Despite changing the scale at which labs are conducted, the learning environment for students has not changed.

“Our department is very lab-intensive. The students are still getting the same experience and are reaching the same characterizations and conclusions,” Rivet said. “They still do the same lab, it’s just smaller.”

Reducing chemical waste has many implications. Less waste creation means less materials to dispose of, less hazardous substances in the environment and reduced costs associated with disposal for each department. Also, the reduction in hazardous chemicals also means a safer working environment for faculty and students.

“We’ve been focusing on teaching safe chemical practices,” Rivet said. “We have also been examining our inventory and getting rid of items that are potentially dangerous and not being used in our labs. We are making our department safer.”

The department is partnered with the Environmental Quality Company to develop processes for waste separation within the laboratories which further reduces costs of disposable.

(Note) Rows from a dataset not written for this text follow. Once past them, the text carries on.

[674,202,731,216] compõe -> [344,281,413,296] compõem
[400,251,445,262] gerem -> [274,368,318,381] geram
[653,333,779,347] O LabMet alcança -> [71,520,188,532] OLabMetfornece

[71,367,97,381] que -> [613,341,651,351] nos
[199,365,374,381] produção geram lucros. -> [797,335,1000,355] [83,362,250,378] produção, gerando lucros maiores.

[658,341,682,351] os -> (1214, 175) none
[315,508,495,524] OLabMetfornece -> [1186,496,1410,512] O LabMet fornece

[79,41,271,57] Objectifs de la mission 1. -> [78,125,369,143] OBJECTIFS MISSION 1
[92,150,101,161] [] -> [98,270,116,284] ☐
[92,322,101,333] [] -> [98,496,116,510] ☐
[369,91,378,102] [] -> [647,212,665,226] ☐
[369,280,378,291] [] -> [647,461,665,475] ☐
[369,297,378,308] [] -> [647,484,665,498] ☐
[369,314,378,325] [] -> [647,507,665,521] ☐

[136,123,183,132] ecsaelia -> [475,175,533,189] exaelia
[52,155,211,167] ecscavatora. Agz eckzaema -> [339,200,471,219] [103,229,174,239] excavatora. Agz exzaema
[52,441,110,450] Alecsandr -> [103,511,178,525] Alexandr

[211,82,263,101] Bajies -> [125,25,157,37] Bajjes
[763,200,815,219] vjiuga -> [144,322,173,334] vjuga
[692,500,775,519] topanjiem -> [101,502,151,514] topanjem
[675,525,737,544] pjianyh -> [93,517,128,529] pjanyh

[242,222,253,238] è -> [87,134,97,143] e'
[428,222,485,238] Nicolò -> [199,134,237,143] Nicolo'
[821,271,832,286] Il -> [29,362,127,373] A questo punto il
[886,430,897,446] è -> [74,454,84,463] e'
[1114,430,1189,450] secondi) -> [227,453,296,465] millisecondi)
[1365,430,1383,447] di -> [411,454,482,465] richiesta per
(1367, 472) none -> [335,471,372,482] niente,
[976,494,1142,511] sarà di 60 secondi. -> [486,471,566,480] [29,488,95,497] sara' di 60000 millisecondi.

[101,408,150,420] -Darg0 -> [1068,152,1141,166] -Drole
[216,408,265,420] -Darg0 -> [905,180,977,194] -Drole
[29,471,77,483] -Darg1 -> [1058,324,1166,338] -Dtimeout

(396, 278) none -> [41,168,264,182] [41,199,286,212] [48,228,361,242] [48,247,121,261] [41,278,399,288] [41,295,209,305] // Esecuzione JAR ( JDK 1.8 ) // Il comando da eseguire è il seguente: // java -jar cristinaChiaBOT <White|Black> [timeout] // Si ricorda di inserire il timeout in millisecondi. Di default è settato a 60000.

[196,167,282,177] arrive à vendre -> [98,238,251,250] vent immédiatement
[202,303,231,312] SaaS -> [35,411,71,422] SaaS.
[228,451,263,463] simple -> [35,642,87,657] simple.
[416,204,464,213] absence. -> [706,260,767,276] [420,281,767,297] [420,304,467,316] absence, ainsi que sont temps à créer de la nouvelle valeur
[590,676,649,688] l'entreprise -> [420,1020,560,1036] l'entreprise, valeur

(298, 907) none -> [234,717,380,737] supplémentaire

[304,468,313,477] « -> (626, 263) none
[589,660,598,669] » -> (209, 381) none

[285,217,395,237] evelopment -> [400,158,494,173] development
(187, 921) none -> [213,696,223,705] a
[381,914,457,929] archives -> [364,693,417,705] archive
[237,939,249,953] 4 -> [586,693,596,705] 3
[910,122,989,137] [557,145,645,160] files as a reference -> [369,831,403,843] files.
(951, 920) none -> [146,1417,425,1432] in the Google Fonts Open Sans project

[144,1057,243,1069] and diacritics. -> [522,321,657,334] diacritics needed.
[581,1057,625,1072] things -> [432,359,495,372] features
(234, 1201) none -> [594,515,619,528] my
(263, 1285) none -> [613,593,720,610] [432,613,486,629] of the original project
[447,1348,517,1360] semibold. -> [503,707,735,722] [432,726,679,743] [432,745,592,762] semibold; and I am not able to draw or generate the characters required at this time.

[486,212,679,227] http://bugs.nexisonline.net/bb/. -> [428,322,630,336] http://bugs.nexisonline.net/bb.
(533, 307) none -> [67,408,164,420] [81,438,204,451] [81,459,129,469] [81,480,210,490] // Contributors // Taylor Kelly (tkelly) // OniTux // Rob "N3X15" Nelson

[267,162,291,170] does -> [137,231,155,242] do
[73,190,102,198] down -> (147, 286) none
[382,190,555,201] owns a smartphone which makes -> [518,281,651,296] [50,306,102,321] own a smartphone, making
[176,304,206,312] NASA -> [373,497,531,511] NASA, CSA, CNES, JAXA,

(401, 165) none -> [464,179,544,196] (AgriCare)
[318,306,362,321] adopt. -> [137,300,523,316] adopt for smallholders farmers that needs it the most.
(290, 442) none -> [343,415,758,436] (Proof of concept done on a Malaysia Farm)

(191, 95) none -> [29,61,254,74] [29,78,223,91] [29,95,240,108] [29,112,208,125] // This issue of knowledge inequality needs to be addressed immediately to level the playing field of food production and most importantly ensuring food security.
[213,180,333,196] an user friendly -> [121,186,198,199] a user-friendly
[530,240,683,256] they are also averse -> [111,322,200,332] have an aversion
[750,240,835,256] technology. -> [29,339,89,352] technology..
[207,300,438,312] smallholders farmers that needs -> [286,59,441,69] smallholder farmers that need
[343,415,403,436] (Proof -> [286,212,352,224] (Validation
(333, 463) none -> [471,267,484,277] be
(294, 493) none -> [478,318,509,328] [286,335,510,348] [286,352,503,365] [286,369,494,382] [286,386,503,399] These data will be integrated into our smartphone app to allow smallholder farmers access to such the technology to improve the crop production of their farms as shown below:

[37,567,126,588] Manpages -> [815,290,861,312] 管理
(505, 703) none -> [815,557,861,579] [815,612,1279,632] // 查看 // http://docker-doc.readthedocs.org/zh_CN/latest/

As a result, the waste containers for metals in the laboratories have been reduced from 5-gallon sizes to just half-gallons based on a process that stores waste for each specific lab being conducted rather than en masse. This also provides Kettering students with an additional learning opportunity.

“There’s more organization of waste than we’ve had in our previous years,” Rivet said. “Now students are learning how waste needs to be separated along with conducting the experiments.”

Reducing waste on campus is a collaborative effort between faculty, staff and students. Each of the invested groups are working together to reduce waste for the greater good of campus and environment.

“It’s a joint project between the faculty, Michael and I,” Rivet said. “It’s a responsibility. We should be more environmentally friendly.”